There was a non-significant tendency for doctors with little experience to respond with a call-out more often and to assess the call-out as unnecessary afterwards compared with doctors with more experience. This may be because doctors with little experience are not as good at assessing the information in the initial notification, or that they nonetheless decide to turn out to gain experience. It could also be the case that doctors with less experience are not as willing to be interviewed about the times they have not responded with a call-out.

When the doctor deemed it necessary to have been present, the most common reason was clearly that she/he contributed significant medical expertise. However, we cannot rule out the possibility that the ambulance staff would have been of the view that they could have handled the situation themselves. A previous study showed that ambulance staff for the most part handle diagnostic and treatment challenges, and mainly contact the out-of-hours doctor when it is a question of whether or not the patient can stay at home (6). At the same time the doctor’s presence is still important in situations where there is no standardised pre-hospital treatment procedure or where there are more complicated differential diagnostic challenges (12).

When the doctors afterwards regarded their presence as unnecessary, the most common reason was that the patient was less injured than presumed or that her condition had stabilised. It can be debated whether there are grounds to assess the doctor’s presence as unnecessary. It is not possible beforehand to predict how a situation will develop, and if a doctor waits, then it may be too late (13). Several of the doctors in our study justified their presence by the fact that they could calm down the situation. Another doctor may perhaps have assessed the same call-out as unnecessary.

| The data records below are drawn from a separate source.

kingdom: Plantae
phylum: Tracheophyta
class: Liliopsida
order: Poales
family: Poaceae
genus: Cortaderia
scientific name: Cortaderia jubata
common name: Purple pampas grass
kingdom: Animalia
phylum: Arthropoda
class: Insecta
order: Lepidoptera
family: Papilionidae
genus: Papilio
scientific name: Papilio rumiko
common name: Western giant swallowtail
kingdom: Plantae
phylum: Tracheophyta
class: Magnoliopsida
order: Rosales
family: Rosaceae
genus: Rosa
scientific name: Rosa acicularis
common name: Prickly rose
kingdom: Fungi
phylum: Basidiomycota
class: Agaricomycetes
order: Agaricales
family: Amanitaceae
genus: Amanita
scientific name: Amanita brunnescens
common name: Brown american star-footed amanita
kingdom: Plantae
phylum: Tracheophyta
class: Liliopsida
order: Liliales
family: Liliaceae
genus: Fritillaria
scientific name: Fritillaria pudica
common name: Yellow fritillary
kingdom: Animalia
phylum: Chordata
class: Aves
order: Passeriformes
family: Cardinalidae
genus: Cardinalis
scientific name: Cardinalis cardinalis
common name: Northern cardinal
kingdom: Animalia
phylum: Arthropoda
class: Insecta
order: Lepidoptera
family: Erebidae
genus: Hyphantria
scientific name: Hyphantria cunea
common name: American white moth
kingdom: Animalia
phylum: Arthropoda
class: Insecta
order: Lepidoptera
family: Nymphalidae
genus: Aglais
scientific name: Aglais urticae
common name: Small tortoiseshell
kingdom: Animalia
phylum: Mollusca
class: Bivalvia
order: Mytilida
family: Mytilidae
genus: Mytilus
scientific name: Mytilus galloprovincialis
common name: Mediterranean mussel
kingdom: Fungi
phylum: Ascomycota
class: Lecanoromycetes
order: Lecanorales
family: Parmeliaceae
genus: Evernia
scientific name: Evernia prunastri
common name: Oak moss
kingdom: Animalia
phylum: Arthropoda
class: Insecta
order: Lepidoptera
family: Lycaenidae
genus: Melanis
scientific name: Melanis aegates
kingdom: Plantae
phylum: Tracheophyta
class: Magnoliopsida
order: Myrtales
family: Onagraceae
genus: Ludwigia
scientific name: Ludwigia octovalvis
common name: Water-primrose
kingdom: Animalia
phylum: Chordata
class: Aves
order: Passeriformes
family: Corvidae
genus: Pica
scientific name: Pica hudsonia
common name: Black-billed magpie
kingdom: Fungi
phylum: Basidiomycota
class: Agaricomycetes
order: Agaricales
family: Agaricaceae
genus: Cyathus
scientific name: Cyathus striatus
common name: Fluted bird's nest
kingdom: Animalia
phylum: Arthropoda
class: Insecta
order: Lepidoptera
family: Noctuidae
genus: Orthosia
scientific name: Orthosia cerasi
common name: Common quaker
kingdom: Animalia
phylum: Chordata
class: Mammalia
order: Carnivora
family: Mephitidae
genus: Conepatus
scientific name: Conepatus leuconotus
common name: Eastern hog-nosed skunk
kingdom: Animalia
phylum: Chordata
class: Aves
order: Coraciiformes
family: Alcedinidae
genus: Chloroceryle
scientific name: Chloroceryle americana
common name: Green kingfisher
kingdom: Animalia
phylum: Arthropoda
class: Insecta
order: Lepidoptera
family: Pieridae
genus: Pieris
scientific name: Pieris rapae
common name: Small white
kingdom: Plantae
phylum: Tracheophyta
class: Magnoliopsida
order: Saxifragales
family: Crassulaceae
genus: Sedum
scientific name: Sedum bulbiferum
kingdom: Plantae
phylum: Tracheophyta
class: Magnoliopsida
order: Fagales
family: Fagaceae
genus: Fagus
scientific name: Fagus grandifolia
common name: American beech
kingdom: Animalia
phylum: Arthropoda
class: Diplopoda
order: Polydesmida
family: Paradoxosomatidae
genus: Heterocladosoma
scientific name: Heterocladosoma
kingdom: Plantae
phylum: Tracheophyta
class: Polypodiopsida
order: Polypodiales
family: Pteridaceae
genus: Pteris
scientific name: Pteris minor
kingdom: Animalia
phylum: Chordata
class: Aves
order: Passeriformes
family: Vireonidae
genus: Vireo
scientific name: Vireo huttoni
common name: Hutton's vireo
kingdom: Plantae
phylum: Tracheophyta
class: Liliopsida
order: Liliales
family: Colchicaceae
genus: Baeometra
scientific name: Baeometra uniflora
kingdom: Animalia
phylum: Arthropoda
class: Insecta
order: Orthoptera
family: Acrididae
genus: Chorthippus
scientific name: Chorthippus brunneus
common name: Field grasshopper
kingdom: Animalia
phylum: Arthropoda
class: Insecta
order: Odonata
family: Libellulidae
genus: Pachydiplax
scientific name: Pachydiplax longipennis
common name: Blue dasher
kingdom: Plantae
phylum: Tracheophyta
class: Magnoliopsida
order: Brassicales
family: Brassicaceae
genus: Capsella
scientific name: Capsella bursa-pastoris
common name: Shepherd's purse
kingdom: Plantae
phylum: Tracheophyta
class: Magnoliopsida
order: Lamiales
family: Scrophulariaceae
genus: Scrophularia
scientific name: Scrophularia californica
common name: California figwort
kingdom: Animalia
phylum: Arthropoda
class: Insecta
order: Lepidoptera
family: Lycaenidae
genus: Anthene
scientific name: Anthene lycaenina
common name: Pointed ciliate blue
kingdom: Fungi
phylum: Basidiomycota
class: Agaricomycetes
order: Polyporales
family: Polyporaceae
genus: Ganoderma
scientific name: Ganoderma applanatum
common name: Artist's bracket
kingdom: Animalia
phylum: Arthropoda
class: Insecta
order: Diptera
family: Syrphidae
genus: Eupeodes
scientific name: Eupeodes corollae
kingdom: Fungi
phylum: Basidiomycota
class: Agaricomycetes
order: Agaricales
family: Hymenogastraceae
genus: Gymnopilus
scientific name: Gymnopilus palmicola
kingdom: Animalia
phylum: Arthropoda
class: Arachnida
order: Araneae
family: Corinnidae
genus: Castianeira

The initial notification from the EMCC presumably has considerable importance for the doctor’s decision on whether or not to respond with a call-out. The quality of the notification is therefore vital, and efforts should be made to ensure that it is of good quality and contains sufficient and relevant information to provide the doctor with an appropriate platform to make a decision on a possible call-out. However, this decision is based on an overall assessment of the patient’s condition, on what is practically possible for the doctor and on what is best for the patient and the doctor’s other patients.

MAIN MESSAGE

The initial information on the patient’s condition from the Emergency Medical Communication Centre played a major role in the decision to respond with a call-out.

The main reason for assessing a call-out as necessary was the need for medical expertise at the patient’s location.

The doctor’s most important reason for not responding with a call-out was the practical aspects of the duty shift.

The article is based on a student assignment carried out during medical studies at the University of Bergen.